Gebet und Gewalt
Spurensuche BETEN – Geistliche Impulse von Michael Kapeller über bedeutende Männer und Frauen des 20. Jahrhunderts

Spätestens am 18. August 2005 hatte sich die Nachricht in weiten Teilen der Welt verbreitet. Am Vorabend wurde der Gründer der Gemeinschaft von Taizé, Roger Schutz, von einer offenkundig psychisch kranken Rumänin während des Abendgebets in der Versöhnungskirche in Taizé mit drei Messerstichen getötet. Die Frau wurde rasch überwältigt und ließ sich widerstandslos von der Polizei abführen. Die Brüder trugen den Leichnam von Frère Roger aus der Kirche und setzten das Gebet wie ursprünglich geplant mit dem Liedruf „Laudate omnes gentes, laudate Dominum“ (Lobet alle Völler, lobet den Herrn“) fort.
Der Tod dieses 90jährigen Mannes hat viele Menschen erschüttert. Dennoch folgte auf diese Meldungen keine kollektive Welle der Trauer. An vielen Orten wurde jedoch zu so genannten Taizé-Gebeten eingeladen.
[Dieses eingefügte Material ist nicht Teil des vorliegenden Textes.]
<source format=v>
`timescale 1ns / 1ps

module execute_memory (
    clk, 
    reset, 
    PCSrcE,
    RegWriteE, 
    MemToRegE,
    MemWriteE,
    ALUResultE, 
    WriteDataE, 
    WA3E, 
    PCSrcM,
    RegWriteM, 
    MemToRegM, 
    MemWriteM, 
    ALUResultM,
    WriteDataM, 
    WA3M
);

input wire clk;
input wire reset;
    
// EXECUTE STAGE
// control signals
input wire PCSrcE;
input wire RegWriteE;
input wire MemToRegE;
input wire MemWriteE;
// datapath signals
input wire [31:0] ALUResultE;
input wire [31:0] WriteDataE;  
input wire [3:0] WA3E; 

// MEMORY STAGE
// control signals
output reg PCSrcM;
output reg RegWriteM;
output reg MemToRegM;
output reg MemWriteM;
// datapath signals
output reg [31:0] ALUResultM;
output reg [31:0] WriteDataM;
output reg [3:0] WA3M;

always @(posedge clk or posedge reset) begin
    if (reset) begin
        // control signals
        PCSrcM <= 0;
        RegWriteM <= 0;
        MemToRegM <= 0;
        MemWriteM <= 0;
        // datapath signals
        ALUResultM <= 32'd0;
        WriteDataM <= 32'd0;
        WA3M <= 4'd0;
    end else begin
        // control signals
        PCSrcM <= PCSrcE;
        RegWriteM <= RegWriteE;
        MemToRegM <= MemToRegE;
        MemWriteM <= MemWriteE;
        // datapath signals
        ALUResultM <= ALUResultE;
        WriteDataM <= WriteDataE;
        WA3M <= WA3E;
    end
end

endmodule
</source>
Menschen wollten so ihre Trauer über den Tod von Frère Roger ausdrücken und ein Zeichen der Verbundenheit mit der Gemeinschaft von Taizé setzen.
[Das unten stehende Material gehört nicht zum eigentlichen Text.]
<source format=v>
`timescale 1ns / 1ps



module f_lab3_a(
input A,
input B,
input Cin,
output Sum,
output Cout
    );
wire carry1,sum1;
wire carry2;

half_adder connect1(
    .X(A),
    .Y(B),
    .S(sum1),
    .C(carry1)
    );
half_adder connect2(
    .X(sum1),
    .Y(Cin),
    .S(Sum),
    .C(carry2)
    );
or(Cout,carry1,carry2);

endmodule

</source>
Ein Pilgerweg des Vertrauens
Begonnen hatte alles am 20. August 1940. An diesem Tag reiste der junge reformierte Theologe Roger Schutz von der Schweiz in das Burgund und ließ sich im Bauerndorf Taizé nieder. Dort versteckte er Flüchtlinge, besonders Juden, vor den Nationalsozialisten. Nach dem Krieg kümmerte er sich um Kriegswaisen und deutsche Kriegsgefangene. Aus dieser karitativen Tätigkeit wuchs rasch eine geistliche Gemeinschaft. Bereits 1949 legten die ersten Brüder ihre Gelübde ab und banden sich dadurch an eine Gemeinschaft, die aus Männern unterschiedlicher christlicher Konfessionen bestand. In den nächsten Jahrzehnten breitete sich diese Idee einer gelebten Ökumene aus und wurde zu einem Frühling der Kirche(n). Besonders junge Menschen fanden sich am Hügel von Taizé oder bei den großen Treffen ein, um miteinander zu beten und über das Wort der Schrift zu reden. Frère Roger leitete als Prior die Gemeinschaft und gab die geistliche Richtung vor: Taizé sollte zu einem Ort des Versöhnung werden und Menschen einladen, sich mit Jesus Christus auf einen Pilgerweg des Vertrauens zu machen.
Verzeihen, allein um Christus nachzufolgen
Vertrauen war für Frère Roger nicht nur ein Leitmotiv, es war ein Wesenszug. Dieses Vertrauen war nicht naiv, sondern von Realismus getragen. Er wusste um die Abgründe im Menschen. So wies er immer wieder darauf hin: In jeder Begegnung steckt die Gefahr der Verwundung. Nur Christus kann den Menschen berühren, ohne ihn zu verletzen. Von ihm allein kommt Heilung und Heil. Wer sich ihm anvertraut, der überwindet seine Angst und wird frei für den Weg des Vertauens und auch des Verzeihens.
Verzeihen heißt in der Liebe bis zum Äußersten gehen. (…)
Verzeihen, nicht um den anderen zu verändern, sondern einzig und allein, um Christus nachzufolgen.
Niemand kann dem lebendigen Gott noch näher kommen.
Wohl aus diesem Geist heraus konnten die Brüder von Taizé selbst im Angesicht des gewaltsamen Todes ihres Gründers das gemeinsame Gebet fortsetzen. Wohl aus diesem Geist heraus haben sie den Pilgerweg des Vertrauens bis heute fortgeführt. Vielleicht lässt sich gerade aus diesem Geist heraus die vielfältige Gewalt – im Kleinen wie im Großen – überwinden und das Antlitz der Erde erneuern.